_AIM OF THE EXERCISE_.
Exactly as written, reproduce the lines from the one that contains "- 9.9.2) Amennyiben" through the end of the records.

** Opening DATASET RECORDS block **

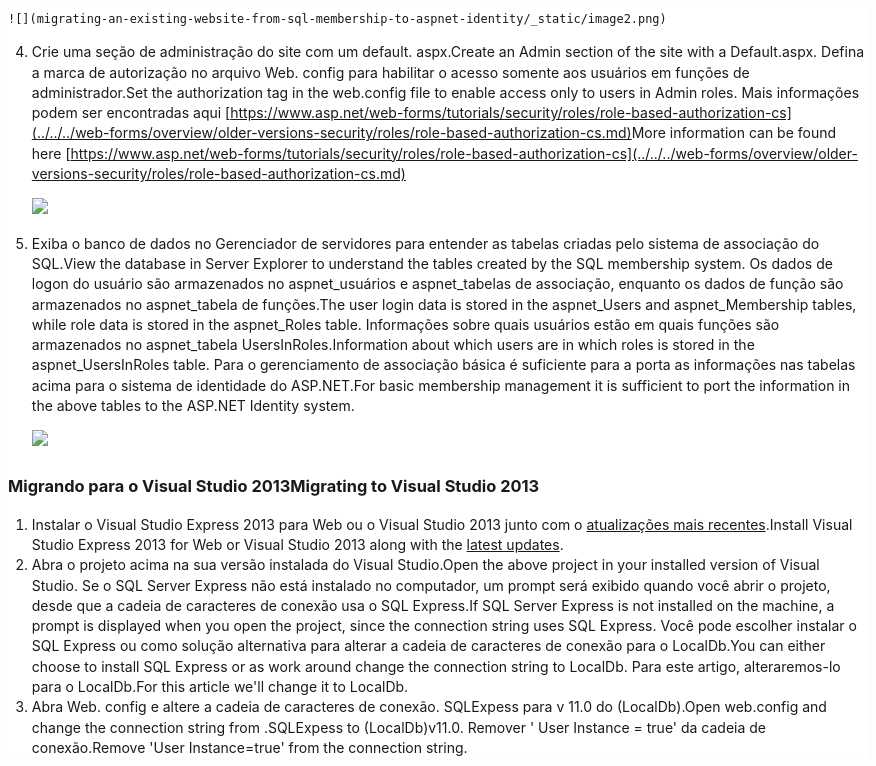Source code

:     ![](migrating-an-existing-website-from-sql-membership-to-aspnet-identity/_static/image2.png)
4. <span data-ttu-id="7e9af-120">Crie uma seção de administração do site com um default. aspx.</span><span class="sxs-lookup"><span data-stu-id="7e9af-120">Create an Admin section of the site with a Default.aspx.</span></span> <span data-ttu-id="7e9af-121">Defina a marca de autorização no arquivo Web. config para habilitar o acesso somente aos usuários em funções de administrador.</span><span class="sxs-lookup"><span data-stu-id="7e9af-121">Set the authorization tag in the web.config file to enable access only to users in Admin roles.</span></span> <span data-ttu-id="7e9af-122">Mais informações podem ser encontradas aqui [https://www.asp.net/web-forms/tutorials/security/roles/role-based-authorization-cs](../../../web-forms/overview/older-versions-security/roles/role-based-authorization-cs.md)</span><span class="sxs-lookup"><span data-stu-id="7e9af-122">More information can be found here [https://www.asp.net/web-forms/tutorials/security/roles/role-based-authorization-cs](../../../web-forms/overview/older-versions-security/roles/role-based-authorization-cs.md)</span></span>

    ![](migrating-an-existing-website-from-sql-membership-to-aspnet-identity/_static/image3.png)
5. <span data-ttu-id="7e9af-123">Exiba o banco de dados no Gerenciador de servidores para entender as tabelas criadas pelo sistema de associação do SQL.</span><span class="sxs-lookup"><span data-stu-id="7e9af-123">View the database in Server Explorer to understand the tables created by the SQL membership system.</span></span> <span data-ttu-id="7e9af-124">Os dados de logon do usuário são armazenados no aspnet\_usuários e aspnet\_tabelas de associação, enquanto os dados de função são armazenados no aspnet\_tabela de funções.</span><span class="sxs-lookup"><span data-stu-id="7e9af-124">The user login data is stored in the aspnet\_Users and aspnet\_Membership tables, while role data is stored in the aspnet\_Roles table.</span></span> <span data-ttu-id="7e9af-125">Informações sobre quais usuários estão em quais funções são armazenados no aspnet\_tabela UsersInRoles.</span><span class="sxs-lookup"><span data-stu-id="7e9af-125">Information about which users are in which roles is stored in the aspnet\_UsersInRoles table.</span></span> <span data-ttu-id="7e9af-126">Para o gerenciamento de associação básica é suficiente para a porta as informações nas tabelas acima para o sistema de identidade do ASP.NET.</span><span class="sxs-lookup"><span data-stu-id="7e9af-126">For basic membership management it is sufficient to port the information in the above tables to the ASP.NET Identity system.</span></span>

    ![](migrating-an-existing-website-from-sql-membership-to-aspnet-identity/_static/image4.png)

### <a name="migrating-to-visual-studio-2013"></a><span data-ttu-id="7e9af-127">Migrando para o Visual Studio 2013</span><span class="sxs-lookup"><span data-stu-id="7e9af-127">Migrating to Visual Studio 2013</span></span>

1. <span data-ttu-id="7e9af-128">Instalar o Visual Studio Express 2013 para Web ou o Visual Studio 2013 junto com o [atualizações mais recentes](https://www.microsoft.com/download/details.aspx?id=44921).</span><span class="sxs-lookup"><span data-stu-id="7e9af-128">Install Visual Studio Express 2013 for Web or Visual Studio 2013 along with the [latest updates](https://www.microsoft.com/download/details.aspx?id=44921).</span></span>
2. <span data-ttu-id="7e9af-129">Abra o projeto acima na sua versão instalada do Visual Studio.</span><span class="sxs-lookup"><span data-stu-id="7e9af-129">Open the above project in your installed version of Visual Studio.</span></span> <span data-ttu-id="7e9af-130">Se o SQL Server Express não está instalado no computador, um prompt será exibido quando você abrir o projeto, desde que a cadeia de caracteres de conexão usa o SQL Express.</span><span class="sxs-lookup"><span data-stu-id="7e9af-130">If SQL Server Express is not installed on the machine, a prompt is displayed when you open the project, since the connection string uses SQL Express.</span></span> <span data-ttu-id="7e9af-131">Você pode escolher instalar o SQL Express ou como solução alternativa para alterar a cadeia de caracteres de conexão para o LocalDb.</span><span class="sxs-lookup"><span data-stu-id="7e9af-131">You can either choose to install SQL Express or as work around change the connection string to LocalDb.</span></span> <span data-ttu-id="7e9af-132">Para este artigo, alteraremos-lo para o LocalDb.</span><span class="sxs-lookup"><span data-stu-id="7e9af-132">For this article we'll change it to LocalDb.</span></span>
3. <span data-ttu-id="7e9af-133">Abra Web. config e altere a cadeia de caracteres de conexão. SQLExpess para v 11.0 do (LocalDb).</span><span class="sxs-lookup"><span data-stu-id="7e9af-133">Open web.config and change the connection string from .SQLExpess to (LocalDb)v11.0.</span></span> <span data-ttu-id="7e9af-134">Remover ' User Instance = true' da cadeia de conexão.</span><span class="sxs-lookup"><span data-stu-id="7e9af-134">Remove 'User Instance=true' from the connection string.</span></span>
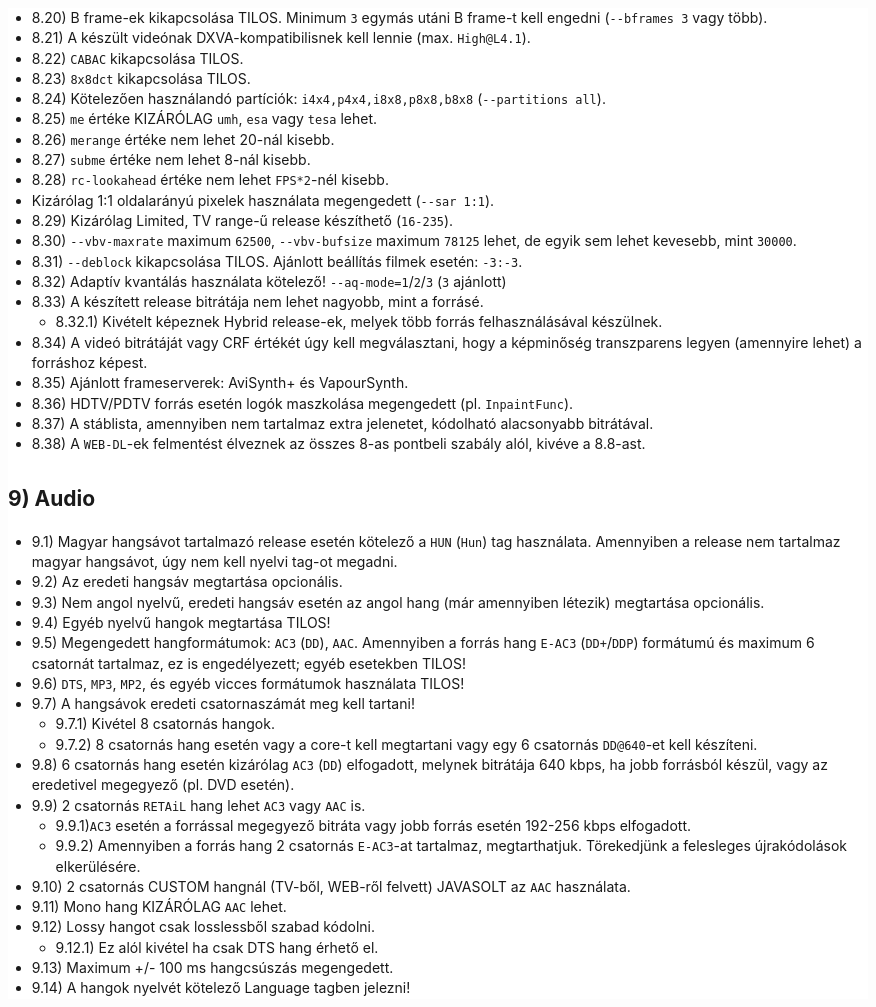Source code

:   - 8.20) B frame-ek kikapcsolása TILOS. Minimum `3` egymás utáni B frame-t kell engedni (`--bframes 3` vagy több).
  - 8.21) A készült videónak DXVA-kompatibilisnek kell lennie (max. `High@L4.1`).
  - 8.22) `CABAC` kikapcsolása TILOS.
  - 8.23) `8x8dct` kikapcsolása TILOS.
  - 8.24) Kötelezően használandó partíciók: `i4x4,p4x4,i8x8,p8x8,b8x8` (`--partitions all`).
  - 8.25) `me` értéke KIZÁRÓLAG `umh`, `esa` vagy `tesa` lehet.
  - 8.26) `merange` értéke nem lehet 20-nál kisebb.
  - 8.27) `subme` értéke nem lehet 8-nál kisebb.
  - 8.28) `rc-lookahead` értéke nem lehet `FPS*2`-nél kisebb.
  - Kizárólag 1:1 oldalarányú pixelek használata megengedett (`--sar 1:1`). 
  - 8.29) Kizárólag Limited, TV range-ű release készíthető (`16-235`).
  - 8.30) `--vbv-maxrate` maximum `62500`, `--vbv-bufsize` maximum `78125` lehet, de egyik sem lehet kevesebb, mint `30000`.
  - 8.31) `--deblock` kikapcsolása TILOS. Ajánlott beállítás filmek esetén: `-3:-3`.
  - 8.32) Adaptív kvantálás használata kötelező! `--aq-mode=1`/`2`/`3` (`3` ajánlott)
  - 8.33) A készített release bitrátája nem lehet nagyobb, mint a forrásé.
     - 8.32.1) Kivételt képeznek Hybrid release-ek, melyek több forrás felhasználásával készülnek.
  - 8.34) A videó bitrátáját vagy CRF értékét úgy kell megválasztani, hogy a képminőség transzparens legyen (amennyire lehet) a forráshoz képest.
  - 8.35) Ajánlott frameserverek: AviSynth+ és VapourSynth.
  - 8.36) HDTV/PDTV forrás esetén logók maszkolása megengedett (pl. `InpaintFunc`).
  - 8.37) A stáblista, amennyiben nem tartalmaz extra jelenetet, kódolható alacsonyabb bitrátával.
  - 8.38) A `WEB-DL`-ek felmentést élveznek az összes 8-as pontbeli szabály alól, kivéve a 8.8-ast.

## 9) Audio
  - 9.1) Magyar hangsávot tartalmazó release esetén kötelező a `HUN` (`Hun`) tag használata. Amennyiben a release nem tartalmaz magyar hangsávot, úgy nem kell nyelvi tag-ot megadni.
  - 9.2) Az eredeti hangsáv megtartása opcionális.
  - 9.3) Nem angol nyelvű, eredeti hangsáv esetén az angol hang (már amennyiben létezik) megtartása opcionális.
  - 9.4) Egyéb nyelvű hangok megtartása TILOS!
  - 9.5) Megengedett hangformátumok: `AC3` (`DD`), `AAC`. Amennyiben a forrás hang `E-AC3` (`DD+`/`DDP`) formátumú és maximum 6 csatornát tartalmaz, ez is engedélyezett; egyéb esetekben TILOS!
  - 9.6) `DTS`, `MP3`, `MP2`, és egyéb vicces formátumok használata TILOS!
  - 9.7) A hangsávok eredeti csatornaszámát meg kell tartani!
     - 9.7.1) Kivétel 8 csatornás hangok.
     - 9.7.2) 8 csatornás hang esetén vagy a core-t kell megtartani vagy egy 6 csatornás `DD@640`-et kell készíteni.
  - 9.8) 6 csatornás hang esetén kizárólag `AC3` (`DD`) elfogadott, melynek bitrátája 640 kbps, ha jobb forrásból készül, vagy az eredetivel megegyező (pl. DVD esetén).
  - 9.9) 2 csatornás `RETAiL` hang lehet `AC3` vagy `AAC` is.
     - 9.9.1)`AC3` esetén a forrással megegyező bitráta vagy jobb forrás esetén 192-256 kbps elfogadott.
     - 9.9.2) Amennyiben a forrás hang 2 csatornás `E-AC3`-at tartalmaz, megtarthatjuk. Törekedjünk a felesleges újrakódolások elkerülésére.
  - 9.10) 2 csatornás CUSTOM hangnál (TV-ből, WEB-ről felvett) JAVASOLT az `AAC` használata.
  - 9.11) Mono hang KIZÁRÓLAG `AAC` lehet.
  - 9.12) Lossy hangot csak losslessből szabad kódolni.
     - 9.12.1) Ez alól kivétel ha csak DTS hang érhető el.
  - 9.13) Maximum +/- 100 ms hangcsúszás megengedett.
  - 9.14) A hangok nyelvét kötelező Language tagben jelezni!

** Closing DATASET RECORDS block **

_RESULT OF THE TASK_.
     - 9.9.2) Amennyiben a forrás hang 2 csatornás `E-AC3`-at tartalmaz, megtarthatjuk. Törekedjünk a felesleges újrakódolások elkerülésére.
  - 9.10) 2 csatornás CUSTOM hangnál (TV-ből, WEB-ről felvett) JAVASOLT az `AAC` használata.
  - 9.11) Mono hang KIZÁRÓLAG `AAC` lehet.
  - 9.12) Lossy hangot csak losslessből szabad kódolni.
     - 9.12.1) Ez alól kivétel ha csak DTS hang érhető el.
  - 9.13) Maximum +/- 100 ms hangcsúszás megengedett.
  - 9.14) A hangok nyelvét kötelező Language tagben jelezni!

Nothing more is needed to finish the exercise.